My Lords, I am sorry to differ from the noble Lord who introduced this Bill, but I think barges and ships are not on all fours. To begin with, the measurement of the tonnage on which the liability is limited is on a different basis. Again, I do not understand that the owners of barges are willing to come under all the rules and regulations which the owners of steamers and sailing vessels have to submit to before they can obtain the advantage of this limitation of liability. As your Lordships know, steamers have to undergo a number of Board of Trade inspections and surveys, and to submit to numerous restrictions with regard to manning, to loadline, and so on; and I do not understand that barges will come under any of those restrictions. I do not see, therefore, that it is fair to put them on the same basis as ships, which, before obtaining this limitation of liability, have to pass through all these different surveys. At all events, I feel very strongly that barges which only navigate inland waters ought not to get the benefit of this limitation, and that barges on estuaries ought to be subject to proper control. At the present time on the Thames, the Mersey, and such estuaries barges drift about in a manner which is dangerous to the navigation of steamers, and therefore hope that when the Bill reaches the Committee stage your Lordships will amend it very considerably in this direction.


My Lords, since this Bill has been down for Second Reading we have received at the Board of Trade evidence of a certain amount of opposition to it, especially from people who represent the coasting class of vessels.
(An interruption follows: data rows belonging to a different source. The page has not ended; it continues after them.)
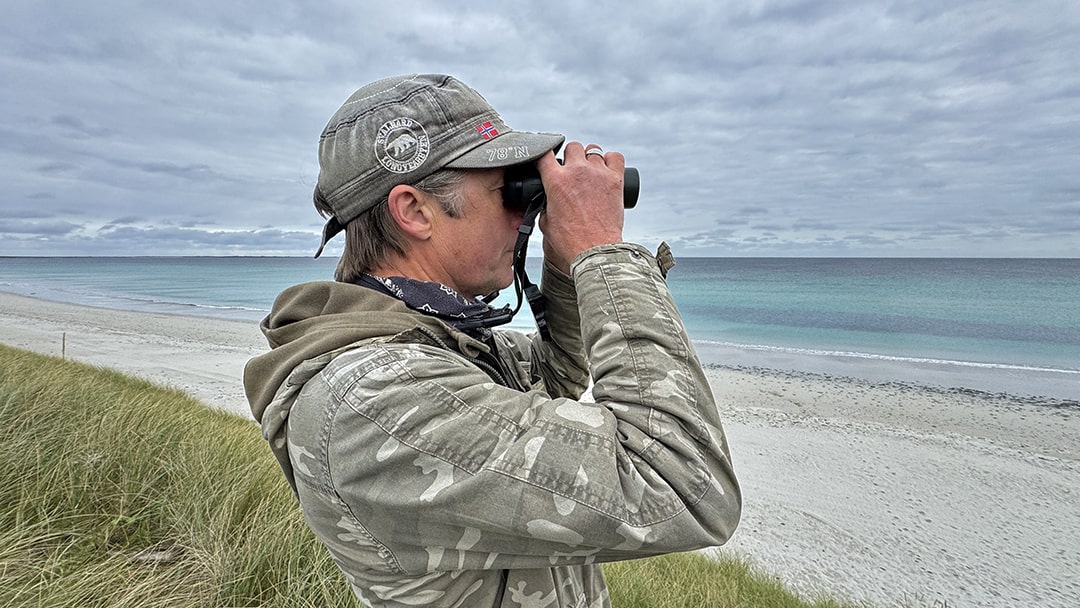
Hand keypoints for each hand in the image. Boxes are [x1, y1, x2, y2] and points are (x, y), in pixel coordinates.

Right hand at [536, 142, 625, 272]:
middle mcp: (578, 172)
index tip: (546, 162)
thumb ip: (544, 204)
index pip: (544, 154)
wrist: (594, 251)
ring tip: (590, 172)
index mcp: (556, 181)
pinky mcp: (616, 180)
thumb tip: (546, 200)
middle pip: (572, 146)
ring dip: (589, 159)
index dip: (544, 156)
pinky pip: (616, 157)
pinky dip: (611, 160)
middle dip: (570, 157)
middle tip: (572, 170)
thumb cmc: (571, 241)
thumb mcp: (546, 222)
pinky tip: (607, 169)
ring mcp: (598, 174)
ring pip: (593, 150)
They submit to us—and I think with a certain amount of strength—that since the Committee of 1892 these dumb barges have increased enormously in size, and that whereas they used to carry about fifty tons of material, they now frequently carry 300 tons, And are not infrequently built of iron. Therefore if one of these barges not under control runs into a vessel it does a considerable amount of harm, and the question of limiting the liability in the case of this class of vessel is, I think, a very serious one. I would suggest, if your Lordships agree to give the Bill a Second Reading, that the whole matter should be referred to a Select Committee of your Lordships' House before we proceed further with the Bill. I may say that Clause 2, which deals with the question of tonnage, would have to be very carefully considered before we could assent to the proposition contained in the Bill.
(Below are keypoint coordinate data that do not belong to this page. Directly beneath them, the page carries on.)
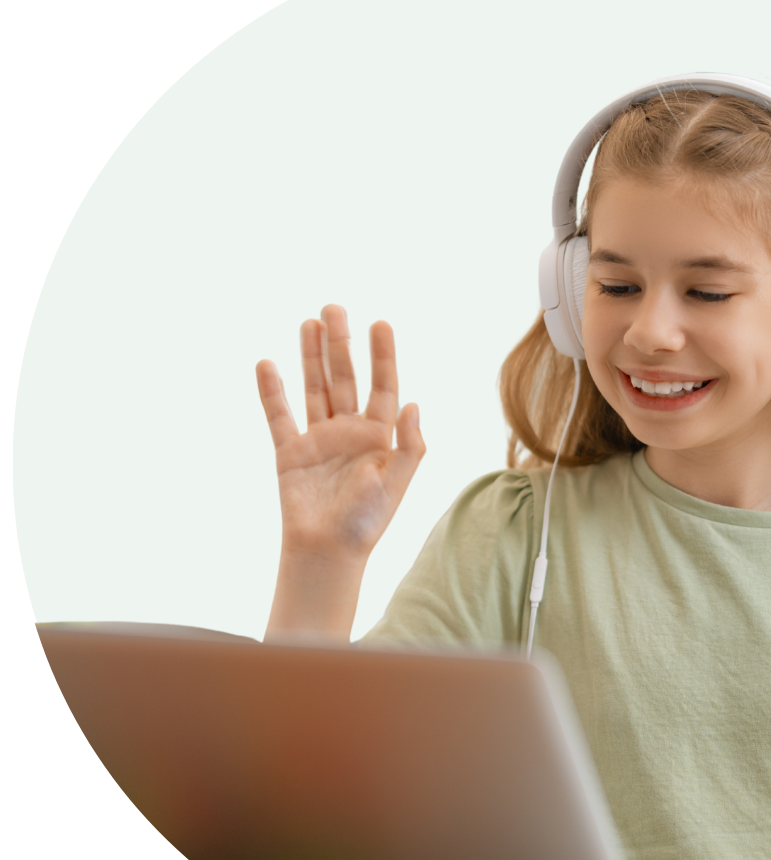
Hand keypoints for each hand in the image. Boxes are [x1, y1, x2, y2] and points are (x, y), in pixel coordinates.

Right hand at [256, 306, 424, 563]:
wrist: (327, 551)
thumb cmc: (367, 521)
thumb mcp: (397, 483)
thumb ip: (409, 445)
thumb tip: (414, 404)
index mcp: (380, 436)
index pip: (383, 386)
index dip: (382, 355)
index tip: (381, 324)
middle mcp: (350, 431)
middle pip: (346, 378)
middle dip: (341, 344)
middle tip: (335, 308)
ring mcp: (319, 438)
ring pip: (315, 388)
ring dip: (312, 356)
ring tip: (309, 322)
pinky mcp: (291, 451)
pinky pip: (280, 415)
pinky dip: (272, 391)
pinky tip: (268, 363)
My Lords, I very gladly assent to the course proposed by the noble Earl who represents the Board of Trade. In view of the objections, which I may say are entirely new to me, I think it very advisable that the Bill should be examined more carefully and critically than is possible in Committee of the whole House. With your Lordships' permission I should like to say, in reply to the noble Lord on my left (Lord Inverclyde), who criticised the Bill somewhat severely, that he ignored the very point which endeavoured to make clear—namely, that already a large class of barges have this limitation of liability. The noble Lord assumed that barges would not submit to the regulations which are an indispensable condition of limitation of liability, but sailing barges are already classed as ships and treated in the same manner.

On Question, Bill read 2a.

Moved, "That the Bill be referred to a Select Committee."—(Lord Ampthill.)

On Question, Motion agreed to.

House adjourned at a quarter before Five o'clock, till tomorrow, Two o'clock.